# [EXERCISE]
Exact copies of the records below are needed, free of pictures.

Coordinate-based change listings
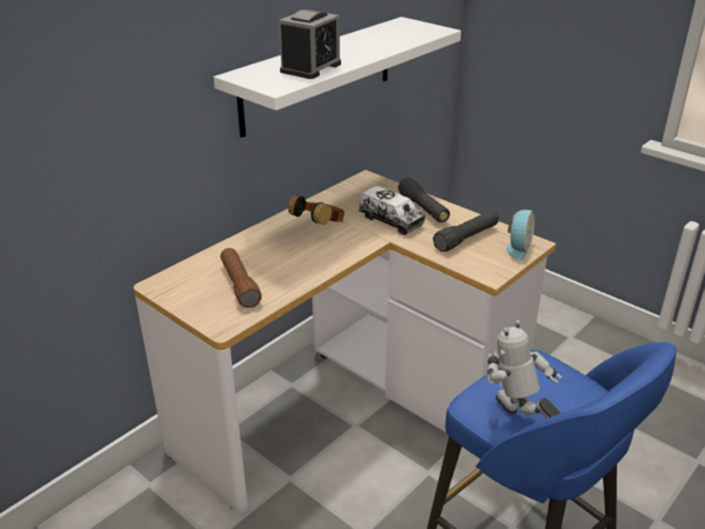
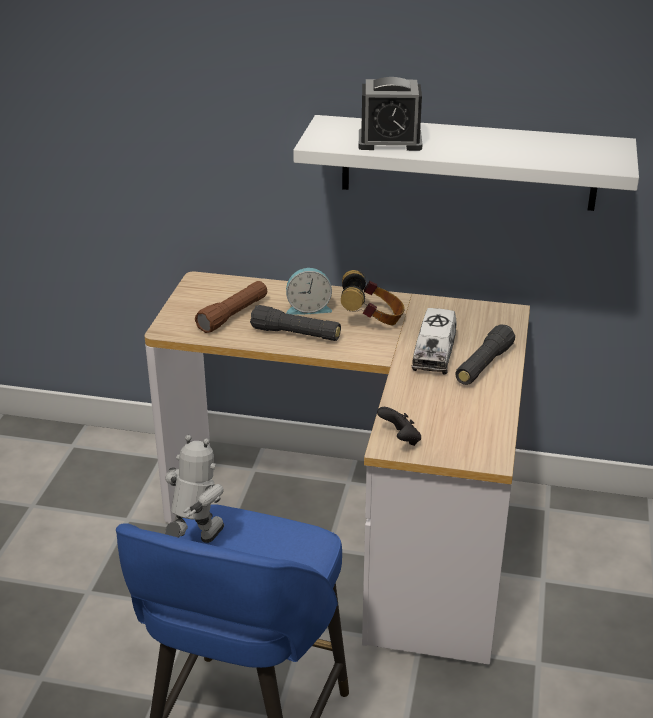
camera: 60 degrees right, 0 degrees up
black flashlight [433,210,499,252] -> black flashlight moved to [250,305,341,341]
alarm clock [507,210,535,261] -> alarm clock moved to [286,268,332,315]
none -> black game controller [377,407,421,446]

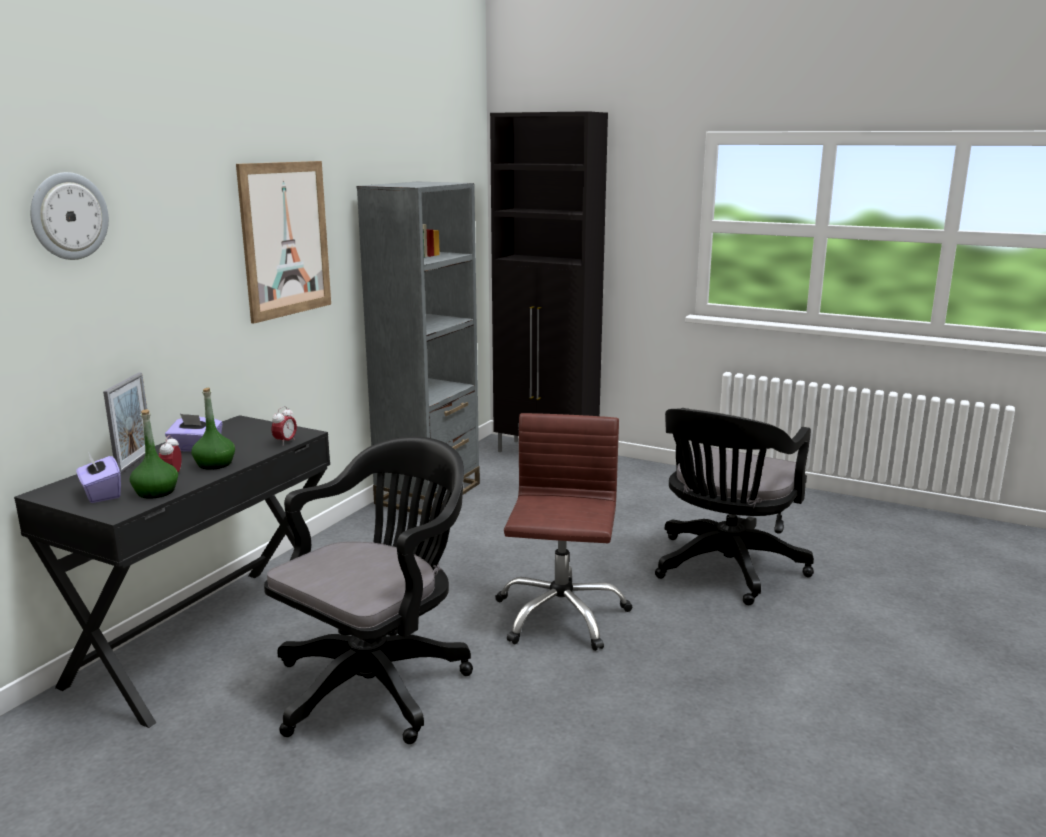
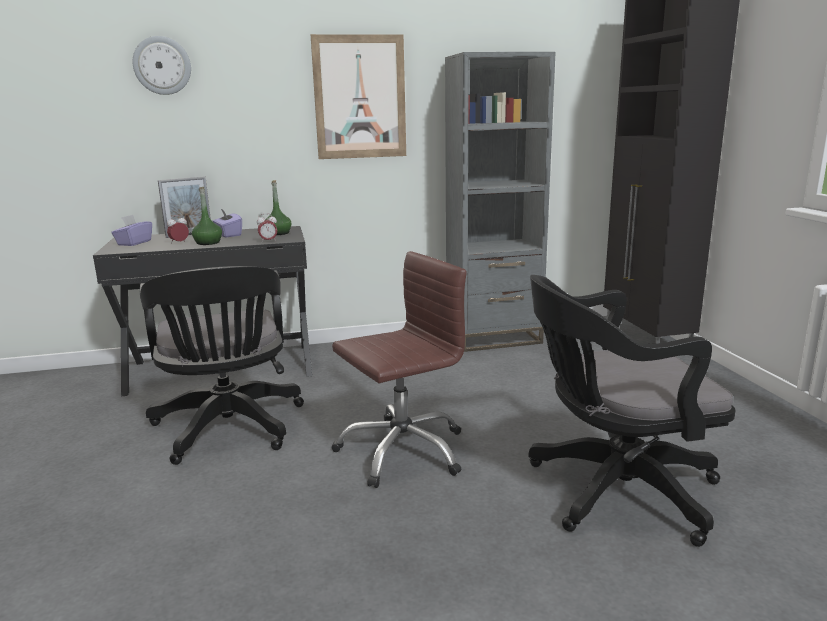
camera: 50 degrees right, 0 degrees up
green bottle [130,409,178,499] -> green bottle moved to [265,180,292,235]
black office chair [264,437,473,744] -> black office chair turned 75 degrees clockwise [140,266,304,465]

# [SOLVED EXERCISE]
camera: 60 degrees right, 0 degrees up
black flashlight [433,210,499,252] -> black flashlight moved to [250,305,341,341]
alarm clock [507,210,535,261] -> alarm clock moved to [286,268,332,315]
none -> black game controller [377,407,421,446]

camera: 50 degrees right, 0 degrees up
green bottle [130,409,178,499] -> green bottle moved to [265,180,292,235]
black office chair [264,437,473,744] -> black office chair turned 75 degrees clockwise [140,266,304,465]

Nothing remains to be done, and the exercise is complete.